Voy avanzando río arriba por la orilla derecha del Tomebamba. El sol fulgura ya sobre las cumbres del poniente y llamea entre las copas de los eucaliptos. En un prado vecino, caballos y toros recortan sus quietas figuras sobre la roja vidriera del ocaso. A la otra orilla del río cuelgan las casas de la ciudad. Parece que se han apiñado todas en el muelle del crepúsculo para ver zarpar la inmensa nave del día desde sus altos balcones encendidos de nostalgia.                                                                                            

De pronto, una música delgada y agridulce llena el atardecer, se echa a rodar por los tejados, entra en las altas galerías, se infiltra en los viejos arcones donde guardan las abuelas sus sedas antiguas, pone repentinamente serias a las muchachas que un minuto antes acaso cantaban, sale por las chimeneas sonorizando la danza del humo y bucea un momento en las aguas tranquilas de los espejos.
Me pongo a averiguar la procedencia de esta música y no descarto la posibilidad de tenérsela que atribuir al músico insomne que habita en el cauce del río. Pero desgraciadamente no   es así. Todo efecto supone su causa. Lo que se mueve por otro es movido. No hay más remedio que hacerle tascar el freno al caballo de la fantasía. Entre las casas adosadas al talud que recorre la margen izquierda del Tomebamba, hay una de ellas que no parece de aquí. Es una casita con el piso bajo primorosamente enjalbegado, los altos pintados de verde y un poco saliente cada uno de ellos respecto del inferior. Es una casa construida para mirar el lejano horizonte del océano, para alzarse en el barrio nocherniego de un puerto y albergar en su seno un café cantante llamado, por ejemplo, "La Luna de Sebastopol". En el piso bajo se abre un amplio zaguán con varias sillas y, sentado en una de ellas, hay un hombre tocando la concertina en mangas de camisa. Parece el marinero más solitario, ese que tiene la pena más secreta y se consuela con su musiquilla, mientras el resto de la tripulación bebe ginebra en el reumático establecimiento.

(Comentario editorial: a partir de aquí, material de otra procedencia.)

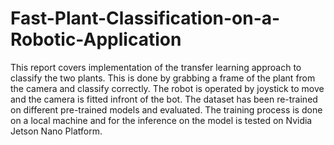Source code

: # Fast-Plant-Classification-on-a-Robotic-Application
This report covers implementation of the transfer learning approach to classify the two plants. This is done by grabbing a frame of the plant from the camera and classify correctly. The robot is operated by joystick to move and the camera is fitted infront of the bot. The dataset has been re-trained on different pre-trained models and evaluated. The training process is done on a local machine and for the inference on the model is tested on Nvidia Jetson Nano Platform.
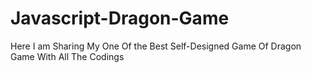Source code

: # Javascript-Dragon-Game
Here I am Sharing My One Of the Best Self-Designed Game Of Dragon Game With All The Codings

El mundo se mete en el bolsillo del chaleco su monóculo de sol y luego saca   el de plata lunada que es el que utiliza para trasnochar. Oyendo el son arrabalero de la concertina, un viejo hidalgo que está sentado en la mecedora de su despacho, recuerda la pasión más violenta de su mocedad y, lentamente, coloca su mano fina y huesuda sobre el costado siniestro. Yo me paseo de un lado para otro a la orilla del río. Surgen ya las primeras estrellas y se encienden las altas galerías, las pequeñas ventanas, los balcones misteriosos donde se acodan, sueña que te sueña, las doncellas más apasionadas.

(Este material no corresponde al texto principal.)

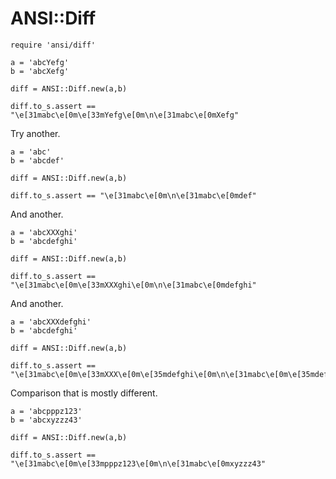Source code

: # ANSI::Diff

    require 'ansi/diff'

    a = 'abcYefg'
    b = 'abcXefg'

    diff = ANSI::Diff.new(a,b)

    diff.to_s.assert == "\e[31mabc\e[0m\e[33mYefg\e[0m\n\e[31mabc\e[0mXefg"

Try another.

    a = 'abc'
    b = 'abcdef'

    diff = ANSI::Diff.new(a,b)

    diff.to_s.assert == "\e[31mabc\e[0m\n\e[31mabc\e[0mdef"

And another.

    a = 'abcXXXghi'
    b = 'abcdefghi'

    diff = ANSI::Diff.new(a,b)

    diff.to_s.assert == "\e[31mabc\e[0m\e[33mXXXghi\e[0m\n\e[31mabc\e[0mdefghi"

And another.

    a = 'abcXXXdefghi'
    b = 'abcdefghi'

    diff = ANSI::Diff.new(a,b)

    diff.to_s.assert == "\e[31mabc\e[0m\e[33mXXX\e[0m\e[35mdefghi\e[0m\n\e[31mabc\e[0m\e[35mdefghi\e[0m"

Comparison that is mostly different.

    a = 'abcpppz123'
    b = 'abcxyzzz43'

    diff = ANSI::Diff.new(a,b)

    diff.to_s.assert == "\e[31mabc\e[0m\e[33mpppz123\e[0m\n\e[31mabc\e[0mxyzzz43"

El hombre de la concertina toca ahora las piezas más nostálgicas de su repertorio, esas que nos hacen añorar sin remedio los países donde nunca vamos a vivir. Parece amasada esta música en el propio corazón de los indios andinos que, diseminados por los picachos de la cordillera, sienten sus rostros de metal inmutable azotados por vendavales de soledad. Yo también ando solo y desterrado lo mismo que Ashaverus, el judío errabundo. ¿Hay alguien que a esta hora piense en mí al otro lado del planeta? ¿No son ya tumba de mi recuerdo las almas de los que me amaban al partir? Todas estas son vanas preguntas sin posible respuesta, que remueven mi espíritu como el viento las hojas secas del otoño. La luna me acecha con sus ojazos de gato y el hombre de la casa verde toca y toca sin cesar la concertina.


* José López Rueda, maestro español nacido en 1928, que enseñó hace medio siglo en la Facultad de Filosofía de la Universidad de Cuenca, evoca aquellos tiempos de la ciudad pequeña y bucólica cuyas imágenes las pintó a su paso por Cuenca en escritos inéditos que los ha querido regalar a los lectores de AVANCE.